Work to complete:
- A) Retype the passage about hearing the Lena Horne album from "Just then Ross" to "working its magic.".
- B) Write what comes next in the account of hearing the new Lena Horne album on the late-night jazz show, starting after its last sentence.

Quoted passage:
____
Just then Ross Porter, who was gigging on the CBC’s late-night Jazz show, began introducing a recently released album. I screamed and rushed out to the living room, turned up the sound to full blast and directly stood in the centre of the perfectly placed speakers.
Said Ross Porter, it was a new album by Lena Horne – a cut of which he was nicely setting up. Since as long as I could remember, this woman’s every performance always made me feel good throughout. The opening of the song, Do Nothing ‘Till You Hear from Me, began with the bass working its magic.
For the next several minutes, I stood there flying-without-moving. Admiringly, Bower sat there silently drinking in the visual of me as I stood in black stretch jeans tucked into riding boots and nothing else with hair long and out.
with lids closed, I drank every note of the performance; I was truly besotted. Then the song got really groovy and at one point, just past the four-minute mark, simultaneous with Lena Horne, I let out the exact same whoop as she did. Stunned, I placed my hands at my mouth and threw open my eyes.
____
Entries shown:
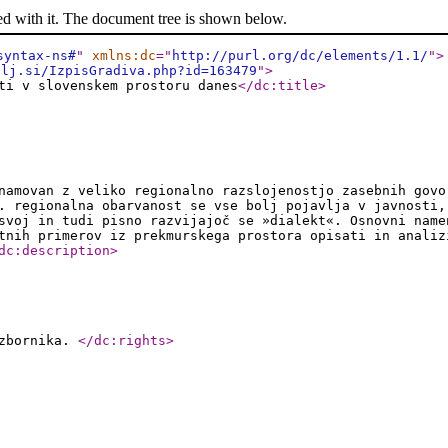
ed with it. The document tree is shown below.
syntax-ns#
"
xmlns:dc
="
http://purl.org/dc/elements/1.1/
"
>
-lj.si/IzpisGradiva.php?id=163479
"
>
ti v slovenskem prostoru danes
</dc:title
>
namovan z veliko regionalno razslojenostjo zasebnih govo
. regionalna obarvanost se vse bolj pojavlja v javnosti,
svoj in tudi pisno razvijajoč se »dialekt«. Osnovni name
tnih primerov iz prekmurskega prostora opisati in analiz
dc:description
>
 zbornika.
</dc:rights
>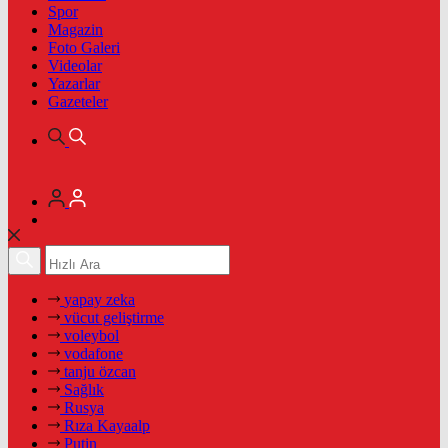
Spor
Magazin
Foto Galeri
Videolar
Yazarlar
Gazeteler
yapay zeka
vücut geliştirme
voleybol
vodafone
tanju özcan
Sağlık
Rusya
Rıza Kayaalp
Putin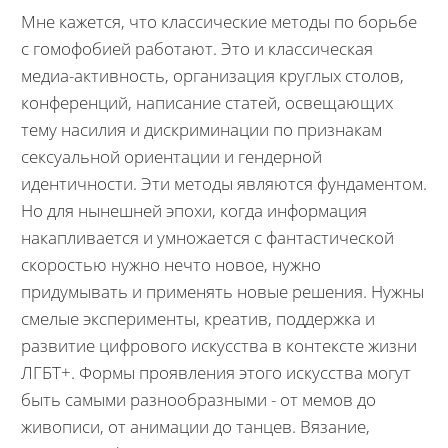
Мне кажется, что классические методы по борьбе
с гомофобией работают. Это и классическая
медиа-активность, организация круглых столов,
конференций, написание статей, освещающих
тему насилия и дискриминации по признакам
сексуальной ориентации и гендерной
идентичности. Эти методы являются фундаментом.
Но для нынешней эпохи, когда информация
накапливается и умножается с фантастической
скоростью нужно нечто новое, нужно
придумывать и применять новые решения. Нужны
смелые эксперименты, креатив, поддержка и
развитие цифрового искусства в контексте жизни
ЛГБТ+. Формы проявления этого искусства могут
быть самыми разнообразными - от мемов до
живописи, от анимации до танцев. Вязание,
____
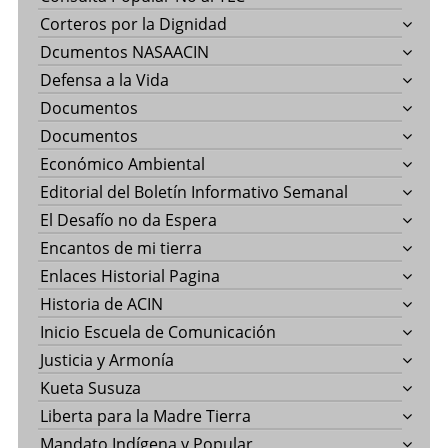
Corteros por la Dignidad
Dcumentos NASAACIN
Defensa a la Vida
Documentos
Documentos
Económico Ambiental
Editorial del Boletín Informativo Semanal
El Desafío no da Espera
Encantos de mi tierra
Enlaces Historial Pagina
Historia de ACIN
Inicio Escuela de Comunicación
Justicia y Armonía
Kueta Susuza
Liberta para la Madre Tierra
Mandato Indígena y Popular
____
Results by task:
- A)
Just then Ross Porter, who was gigging on the CBC’s late-night Jazz show, began introducing a recently released album. I screamed and rushed out to the living room, turned up the sound to full blast and directly stood in the centre of the perfectly placed speakers.
Said Ross Porter, it was a new album by Lena Horne – a cut of which he was nicely setting up. Since as long as I could remember, this woman’s every performance always made me feel good throughout. The opening of the song, Do Nothing ‘Till You Hear from Me, began with the bass working its magic.

- B)
Bower was convinced that I had heard the recording before. Soon enough, Lena Horne’s album, We’ll Be Together Again, was blasting my West End apartment on a daily basis. One day, Bower called up and declared that we were going to New York – he had never been.
To hell with work, he had declared as I tried begging off. Not having it, Bower shot back that he was taking me to New York City because I knew it and always spoke so fondly of my time there.
Early October rolled around and we held up at the Hotel Chelsea – he had booked the suite as he knew that it was Merlin’s favourite place to stay in New York City. We went to the show and although, he had been hoping to see Diana Ross – chiefly why he wanted to go to New York City, we ended up having a blast at the performance way up in the balcony. The next day, I stood around in Times Square and scored us tickets to, Kiss of the Spider Woman, at the Broadhurst Theatre.
A couple of days later and we were returned to Vancouver as giddy as two kids who had just had the wildest adventure. Sadly, for being full-blown, Bower developed a nagging cough which dragged on for long weeks; nonetheless, it was a magical adventure and I was especially grateful that he had made possible, the trip to see Lena Horne in concert at Carnegie Hall.
As Diana Ross was his favourite performer, every film of hers he had taped. He understood my love of Lena Horne when finally, he took the time to appreciate her performance in, The Wiz – directed by her partner Sidney Lumet.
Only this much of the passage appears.